## What you need to do
Give every line below again, exactly.

(Items from a dataset)
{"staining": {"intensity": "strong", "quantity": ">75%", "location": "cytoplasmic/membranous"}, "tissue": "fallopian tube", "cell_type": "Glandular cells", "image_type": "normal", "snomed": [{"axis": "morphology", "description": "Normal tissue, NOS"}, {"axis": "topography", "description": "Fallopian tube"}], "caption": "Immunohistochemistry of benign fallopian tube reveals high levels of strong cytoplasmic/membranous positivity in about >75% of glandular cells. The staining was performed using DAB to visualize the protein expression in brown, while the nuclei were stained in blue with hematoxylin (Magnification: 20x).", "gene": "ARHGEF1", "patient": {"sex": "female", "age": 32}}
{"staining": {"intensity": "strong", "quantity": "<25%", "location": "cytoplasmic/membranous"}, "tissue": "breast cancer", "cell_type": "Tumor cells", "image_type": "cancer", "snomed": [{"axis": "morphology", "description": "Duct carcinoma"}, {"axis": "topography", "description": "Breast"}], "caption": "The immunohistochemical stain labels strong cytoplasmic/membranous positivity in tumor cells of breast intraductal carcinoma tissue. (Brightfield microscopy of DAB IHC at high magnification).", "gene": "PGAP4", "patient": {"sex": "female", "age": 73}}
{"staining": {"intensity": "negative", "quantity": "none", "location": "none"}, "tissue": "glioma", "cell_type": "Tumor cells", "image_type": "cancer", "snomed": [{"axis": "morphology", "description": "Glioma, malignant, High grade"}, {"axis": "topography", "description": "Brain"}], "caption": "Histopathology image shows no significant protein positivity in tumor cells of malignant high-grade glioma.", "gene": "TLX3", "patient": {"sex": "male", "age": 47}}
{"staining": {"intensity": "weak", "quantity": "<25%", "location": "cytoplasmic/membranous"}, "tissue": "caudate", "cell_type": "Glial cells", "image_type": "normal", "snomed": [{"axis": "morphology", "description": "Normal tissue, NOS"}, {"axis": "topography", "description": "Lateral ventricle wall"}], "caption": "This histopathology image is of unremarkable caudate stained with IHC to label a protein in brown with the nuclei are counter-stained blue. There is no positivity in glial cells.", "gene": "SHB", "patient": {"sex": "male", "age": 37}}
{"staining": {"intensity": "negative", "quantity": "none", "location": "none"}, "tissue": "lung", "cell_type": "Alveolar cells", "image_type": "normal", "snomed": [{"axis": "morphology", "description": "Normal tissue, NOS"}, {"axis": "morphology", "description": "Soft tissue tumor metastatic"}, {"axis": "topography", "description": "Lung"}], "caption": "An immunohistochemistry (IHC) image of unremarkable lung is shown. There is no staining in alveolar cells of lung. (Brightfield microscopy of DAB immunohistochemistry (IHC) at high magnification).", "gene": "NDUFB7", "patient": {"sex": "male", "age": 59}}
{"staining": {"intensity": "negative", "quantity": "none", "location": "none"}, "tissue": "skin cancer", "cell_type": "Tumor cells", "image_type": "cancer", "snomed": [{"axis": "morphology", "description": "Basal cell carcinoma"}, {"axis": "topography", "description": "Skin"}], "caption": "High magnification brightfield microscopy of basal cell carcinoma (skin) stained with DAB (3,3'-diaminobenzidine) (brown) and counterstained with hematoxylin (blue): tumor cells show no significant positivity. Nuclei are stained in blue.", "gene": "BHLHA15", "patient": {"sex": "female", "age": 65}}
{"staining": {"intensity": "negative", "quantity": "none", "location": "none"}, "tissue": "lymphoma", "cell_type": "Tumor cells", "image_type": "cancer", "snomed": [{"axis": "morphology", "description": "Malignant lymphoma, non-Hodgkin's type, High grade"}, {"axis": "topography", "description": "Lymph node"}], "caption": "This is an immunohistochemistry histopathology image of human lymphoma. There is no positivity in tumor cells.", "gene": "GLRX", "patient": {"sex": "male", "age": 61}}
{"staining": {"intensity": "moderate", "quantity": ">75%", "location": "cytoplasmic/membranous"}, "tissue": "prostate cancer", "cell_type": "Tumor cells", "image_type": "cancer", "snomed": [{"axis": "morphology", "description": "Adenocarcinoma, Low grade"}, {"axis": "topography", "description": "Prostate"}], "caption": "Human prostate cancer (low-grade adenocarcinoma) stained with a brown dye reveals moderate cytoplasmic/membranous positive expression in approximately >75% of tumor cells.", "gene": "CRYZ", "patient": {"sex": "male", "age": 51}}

## Solution for this problem
{"staining": {"intensity": "strong", "quantity": ">75%", "location": "cytoplasmic/membranous"}, "tissue": "fallopian tube", "cell_type": "Glandular cells", "image_type": "normal", "snomed": [{"axis": "morphology", "description": "Normal tissue, NOS"}, {"axis": "topography", "description": "Fallopian tube"}], "caption": "Immunohistochemistry of benign fallopian tube reveals high levels of strong cytoplasmic/membranous positivity in about >75% of glandular cells. The staining was performed using DAB to visualize the protein expression in brown, while the nuclei were stained in blue with hematoxylin (Magnification: 20x).", "gene": "ARHGEF1", "patient": {"sex": "female", "age": 32}}
{"staining": {"intensity": "strong", "quantity": "<25%", "location": "cytoplasmic/membranous"}, "tissue": "breast cancer", "cell_type": "Tumor cells", "image_type": "cancer", "snomed": [{"axis": "morphology", "description": "Duct carcinoma"}, {"axis": "topography", "description": "Breast"}], "caption": "The immunohistochemical stain labels strong cytoplasmic/membranous positivity in tumor cells of breast intraductal carcinoma tissue. (Brightfield microscopy of DAB IHC at high magnification).", "gene": "PGAP4", "patient": {"sex": "female", "age": 73}}
{"staining": {"intensity": "negative", "quantity": "none", "location": "none"}, "tissue": "glioma", "cell_type": "Tumor cells", "image_type": "cancer", "snomed": [{"axis": "morphology", "description": "Glioma, malignant, High grade"}, {"axis": "topography", "description": "Brain"}], "caption": "Histopathology image shows no significant protein positivity in tumor cells of malignant high-grade glioma.", "gene": "TLX3", "patient": {"sex": "male", "age": 47}}
{"staining": {"intensity": "weak", "quantity": "<25%", "location": "cytoplasmic/membranous"}, "tissue": "caudate", "cell_type": "Glial cells", "image_type": "normal", "snomed": [{"axis": "morphology", "description": "Normal tissue, NOS"}, {"axis": "topography", "description": "Lateral ventricle wall"}], "caption": "This histopathology image is of unremarkable caudate stained with IHC to label a protein in brown with the nuclei are counter-stained blue. There is no positivity in glial cells.", "gene": "SHB", "patient": {"sex": "male", "age": 37}}
{"staining": {"intensity": "negative", "quantity": "none", "location": "none"}, "tissue": "lung", "cell_type": "Alveolar cells", "image_type": "normal", "snomed": [{"axis": "morphology", "description": "Normal tissue, NOS"}, {"axis": "morphology", "description": "Soft tissue tumor metastatic"}, {"axis": "topography", "description": "Lung"}], "caption": "An immunohistochemistry (IHC) image of unremarkable lung is shown. There is no staining in alveolar cells of lung. (Brightfield microscopy of DAB immunohistochemistry (IHC) at high magnification).", "gene": "NDUFB7", "patient": {"sex": "male", "age": 59}}
{"staining": {"intensity": "negative", "quantity": "none", "location": "none"}, "tissue": "skin cancer", "cell_type": "Tumor cells", "image_type": "cancer", "snomed": [{"axis": "morphology", "description": "Basal cell carcinoma"}, {"axis": "topography", "description": "Skin"}], "caption": "High magnification brightfield microscopy of basal cell carcinoma (skin) stained with DAB (3,3'-diaminobenzidine) (brown) and counterstained with hematoxylin (blue): tumor cells show no significant positivity. Nuclei are stained in blue.", "gene": "BHLHA15", "patient": {"sex": "female", "age": 65}}
{"staining": {"intensity": "negative", "quantity": "none", "location": "none"}, "tissue": "lymphoma", "cell_type": "Tumor cells", "image_type": "cancer", "snomed": [{"axis": "morphology", "description": "Malignant lymphoma, non-Hodgkin's type, High grade"}, {"axis": "topography", "description": "Lymph node"}], "caption": "This is an immunohistochemistry histopathology image of human lymphoma. There is no positivity in tumor cells.", "gene": "GLRX", "patient": {"sex": "male", "age": 61}}
{"staining": {"intensity": "moderate", "quantity": ">75%", "location": "cytoplasmic/membranous"}, "tissue": "prostate cancer", "cell_type": "Tumor cells", "image_type": "cancer", "snomed": [{"axis": "morphology", "description": "Adenocarcinoma, Low grade"}, {"axis": "topography", "description": "Prostate"}], "caption": "Human prostate cancer (low-grade adenocarcinoma) stained with a brown dye reveals moderate cytoplasmic/membranous positive expression in approximately >75% of tumor cells.", "gene": "CRYZ", "patient": {"sex": "male", "age": 51}}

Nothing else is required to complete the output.